== Data extracts ==

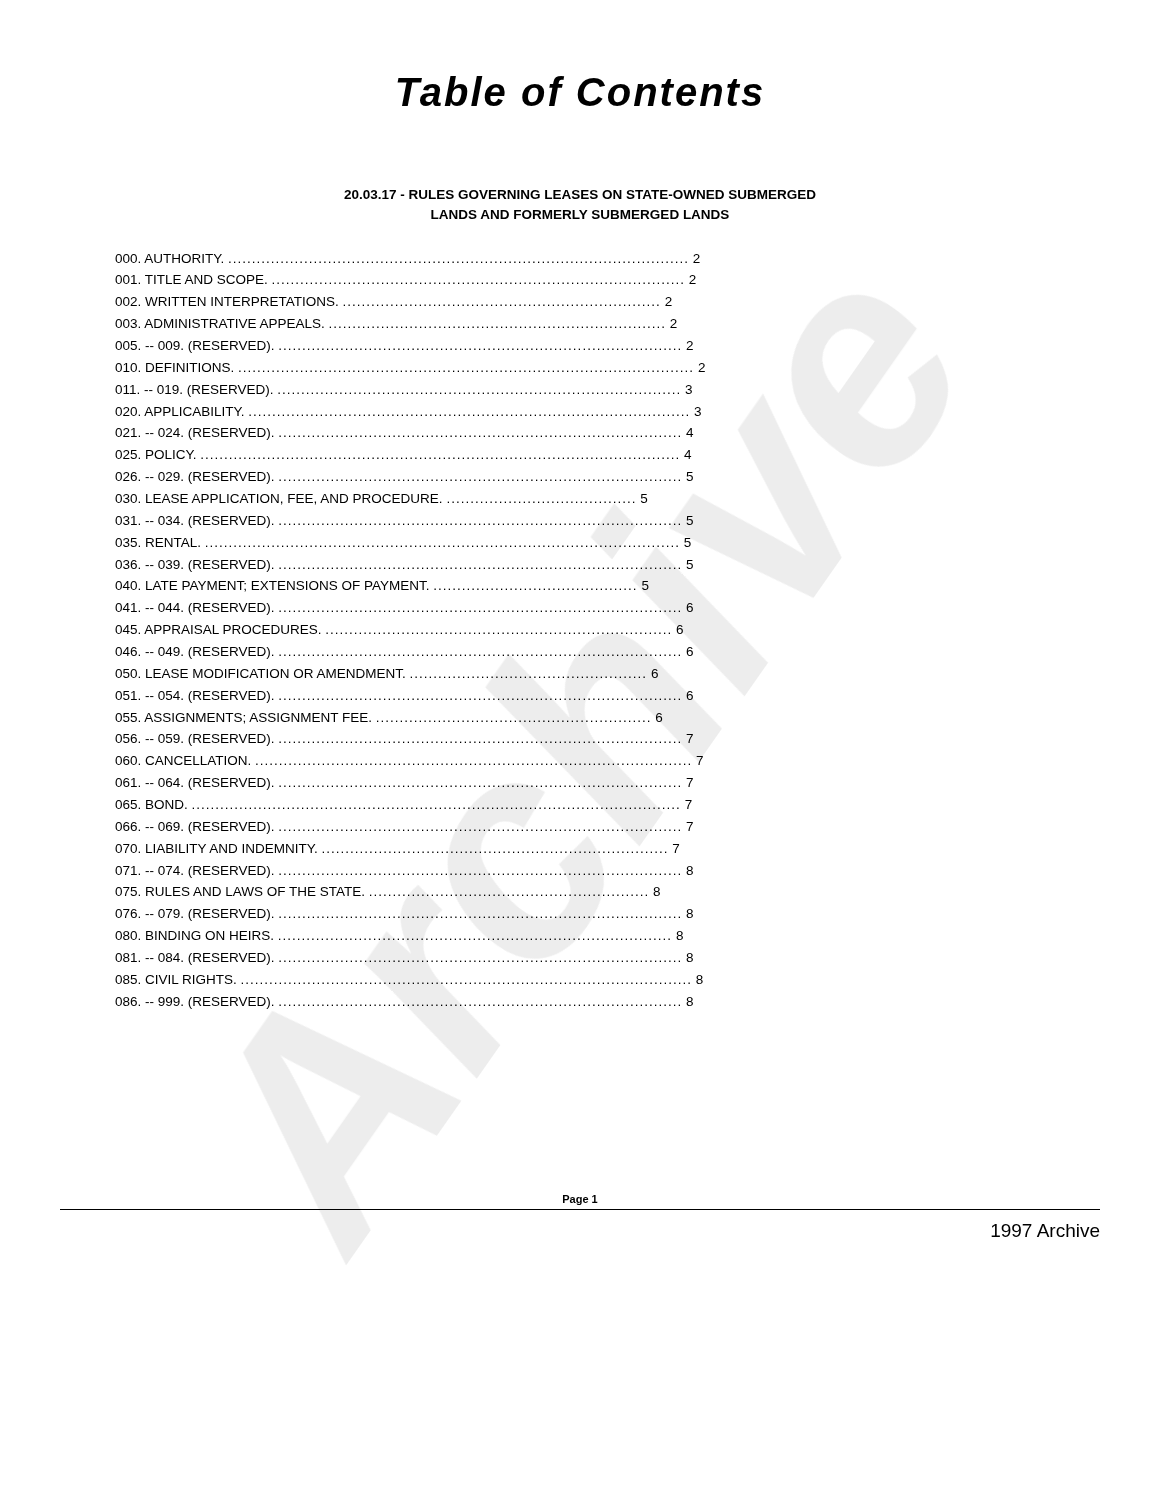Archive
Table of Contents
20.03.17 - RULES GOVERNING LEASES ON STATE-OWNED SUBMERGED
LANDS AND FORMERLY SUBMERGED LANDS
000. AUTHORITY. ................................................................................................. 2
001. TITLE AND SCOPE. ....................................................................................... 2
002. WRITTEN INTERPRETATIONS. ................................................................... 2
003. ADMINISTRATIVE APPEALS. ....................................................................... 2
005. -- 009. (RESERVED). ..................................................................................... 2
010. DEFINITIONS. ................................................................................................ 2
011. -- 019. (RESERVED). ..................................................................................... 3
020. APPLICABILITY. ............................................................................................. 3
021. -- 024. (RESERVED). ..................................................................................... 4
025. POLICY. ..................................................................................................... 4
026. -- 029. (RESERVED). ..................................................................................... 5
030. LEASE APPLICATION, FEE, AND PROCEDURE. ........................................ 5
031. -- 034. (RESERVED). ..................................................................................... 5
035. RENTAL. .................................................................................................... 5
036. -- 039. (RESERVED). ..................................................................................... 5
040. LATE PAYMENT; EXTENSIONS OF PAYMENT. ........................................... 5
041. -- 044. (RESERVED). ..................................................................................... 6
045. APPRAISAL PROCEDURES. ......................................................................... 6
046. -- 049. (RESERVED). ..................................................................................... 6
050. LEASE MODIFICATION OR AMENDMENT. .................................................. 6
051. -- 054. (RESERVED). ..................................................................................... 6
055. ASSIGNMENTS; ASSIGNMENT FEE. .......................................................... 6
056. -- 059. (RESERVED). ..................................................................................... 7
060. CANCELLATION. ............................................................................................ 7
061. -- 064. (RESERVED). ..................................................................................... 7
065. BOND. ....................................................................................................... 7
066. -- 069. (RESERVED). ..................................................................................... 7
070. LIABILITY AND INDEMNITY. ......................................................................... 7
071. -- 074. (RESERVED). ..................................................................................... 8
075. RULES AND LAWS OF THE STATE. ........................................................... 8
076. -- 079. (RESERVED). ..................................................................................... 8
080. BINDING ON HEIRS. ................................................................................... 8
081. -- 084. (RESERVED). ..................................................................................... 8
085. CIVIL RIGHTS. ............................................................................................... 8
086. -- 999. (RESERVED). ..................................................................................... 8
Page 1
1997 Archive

===
== Data extracts ==

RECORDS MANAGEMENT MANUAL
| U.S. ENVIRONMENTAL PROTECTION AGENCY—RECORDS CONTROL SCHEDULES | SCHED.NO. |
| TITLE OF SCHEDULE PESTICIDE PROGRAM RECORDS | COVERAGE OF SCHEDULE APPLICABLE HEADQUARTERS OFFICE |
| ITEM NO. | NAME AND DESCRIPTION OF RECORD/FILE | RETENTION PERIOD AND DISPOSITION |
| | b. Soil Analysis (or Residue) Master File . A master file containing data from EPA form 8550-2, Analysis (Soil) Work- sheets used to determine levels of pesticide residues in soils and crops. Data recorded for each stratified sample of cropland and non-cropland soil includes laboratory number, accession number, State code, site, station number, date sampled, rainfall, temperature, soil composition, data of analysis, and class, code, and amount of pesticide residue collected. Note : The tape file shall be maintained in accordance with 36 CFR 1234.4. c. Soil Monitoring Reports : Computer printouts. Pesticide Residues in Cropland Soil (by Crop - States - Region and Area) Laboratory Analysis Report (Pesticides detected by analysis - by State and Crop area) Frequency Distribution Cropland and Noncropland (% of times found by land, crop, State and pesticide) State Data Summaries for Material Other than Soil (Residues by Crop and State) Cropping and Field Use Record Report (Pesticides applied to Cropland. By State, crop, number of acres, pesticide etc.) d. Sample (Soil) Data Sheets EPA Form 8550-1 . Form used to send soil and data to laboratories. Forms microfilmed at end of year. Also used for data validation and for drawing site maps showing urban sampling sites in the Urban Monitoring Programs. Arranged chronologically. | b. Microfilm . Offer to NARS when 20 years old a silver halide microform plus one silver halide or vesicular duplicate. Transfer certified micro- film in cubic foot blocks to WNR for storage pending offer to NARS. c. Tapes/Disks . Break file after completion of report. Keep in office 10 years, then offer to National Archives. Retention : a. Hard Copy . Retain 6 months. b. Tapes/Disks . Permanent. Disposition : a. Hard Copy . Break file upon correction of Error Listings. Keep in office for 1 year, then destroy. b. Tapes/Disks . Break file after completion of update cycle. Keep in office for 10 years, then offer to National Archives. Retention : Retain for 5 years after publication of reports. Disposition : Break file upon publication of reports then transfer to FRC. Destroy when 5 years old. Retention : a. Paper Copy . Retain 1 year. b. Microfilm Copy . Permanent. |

===

# Problem to work on
From the entries above, show each line that includes the string "SUBMERGED".

# Task response
20.03.17 - RULES GOVERNING LEASES ON STATE-OWNED SUBMERGED
LANDS AND FORMERLY SUBMERGED LANDS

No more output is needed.